▶ **INSTRUCTION**
Pull each line containing "Dışişleri" out of the listing below.

▶ **RECORDS PROVIDED**
* * *

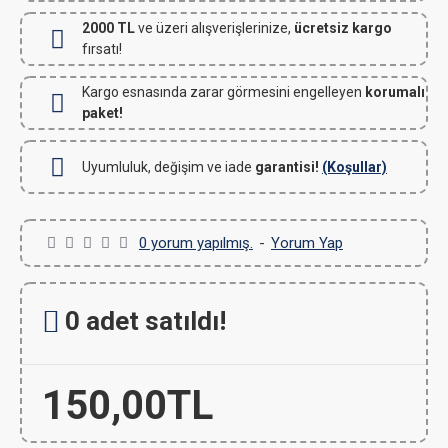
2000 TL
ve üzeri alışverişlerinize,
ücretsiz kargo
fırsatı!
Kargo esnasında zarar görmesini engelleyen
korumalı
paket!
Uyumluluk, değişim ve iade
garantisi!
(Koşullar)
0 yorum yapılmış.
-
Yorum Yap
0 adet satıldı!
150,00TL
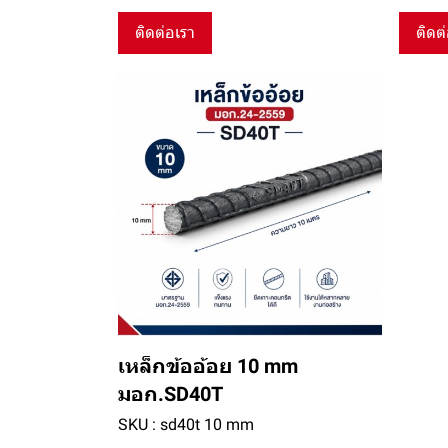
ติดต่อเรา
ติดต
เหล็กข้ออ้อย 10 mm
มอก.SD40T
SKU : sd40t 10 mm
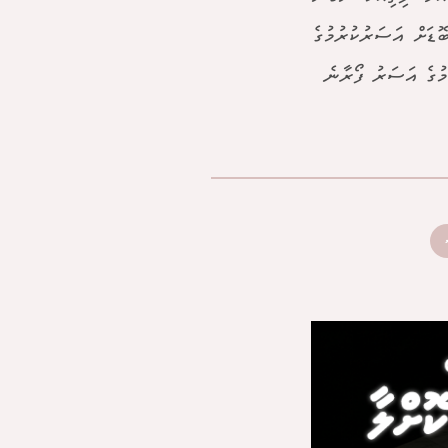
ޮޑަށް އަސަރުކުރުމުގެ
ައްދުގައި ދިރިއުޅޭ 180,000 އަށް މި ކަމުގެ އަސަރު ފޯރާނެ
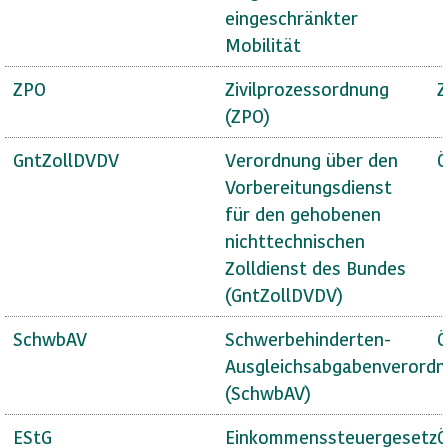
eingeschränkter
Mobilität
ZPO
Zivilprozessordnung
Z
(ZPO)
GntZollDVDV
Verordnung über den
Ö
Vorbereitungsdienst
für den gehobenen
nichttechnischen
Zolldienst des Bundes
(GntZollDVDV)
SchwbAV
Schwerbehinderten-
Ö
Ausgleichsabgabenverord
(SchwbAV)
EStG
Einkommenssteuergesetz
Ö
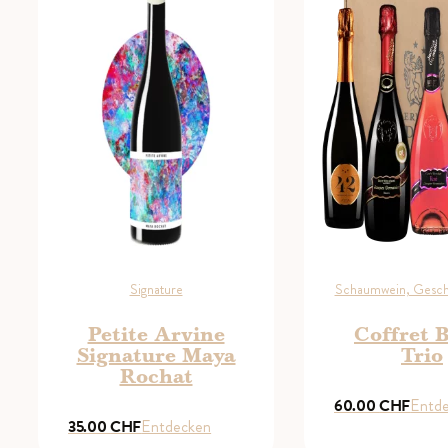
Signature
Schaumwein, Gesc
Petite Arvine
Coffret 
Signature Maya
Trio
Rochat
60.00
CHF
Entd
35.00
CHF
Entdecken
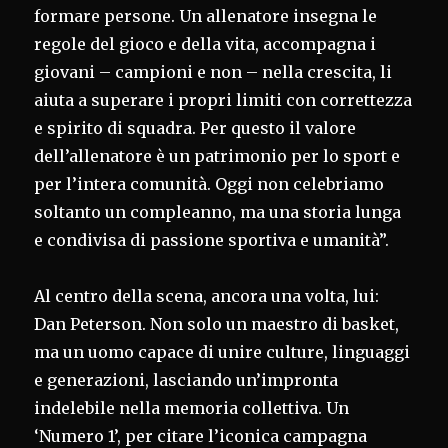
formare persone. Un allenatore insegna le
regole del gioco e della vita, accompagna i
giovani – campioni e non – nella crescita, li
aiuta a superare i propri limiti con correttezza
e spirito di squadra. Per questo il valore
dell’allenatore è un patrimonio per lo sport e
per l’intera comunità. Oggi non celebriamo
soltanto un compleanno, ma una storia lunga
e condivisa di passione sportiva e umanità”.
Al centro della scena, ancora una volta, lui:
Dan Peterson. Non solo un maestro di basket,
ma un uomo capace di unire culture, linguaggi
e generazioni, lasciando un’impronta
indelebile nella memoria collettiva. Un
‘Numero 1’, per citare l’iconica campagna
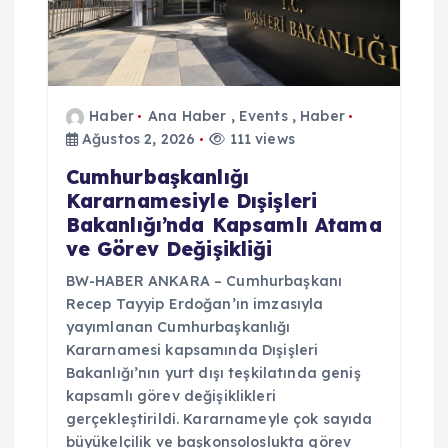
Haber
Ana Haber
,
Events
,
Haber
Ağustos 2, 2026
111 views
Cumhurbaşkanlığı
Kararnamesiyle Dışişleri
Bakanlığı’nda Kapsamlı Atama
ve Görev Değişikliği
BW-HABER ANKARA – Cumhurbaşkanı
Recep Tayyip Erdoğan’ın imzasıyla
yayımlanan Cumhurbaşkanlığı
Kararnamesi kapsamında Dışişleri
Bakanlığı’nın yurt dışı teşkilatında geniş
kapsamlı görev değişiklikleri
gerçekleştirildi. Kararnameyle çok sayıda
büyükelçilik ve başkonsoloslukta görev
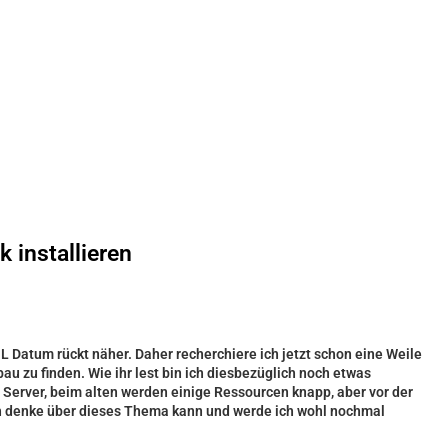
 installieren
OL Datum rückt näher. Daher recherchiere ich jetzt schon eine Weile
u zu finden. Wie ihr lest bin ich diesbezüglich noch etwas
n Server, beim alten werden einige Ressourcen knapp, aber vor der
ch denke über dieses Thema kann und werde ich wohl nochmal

* * *

▶ **YOUR SOLUTION**
Kararnamesiyle Dışişleri
Kararnamesi kapsamında Dışişleri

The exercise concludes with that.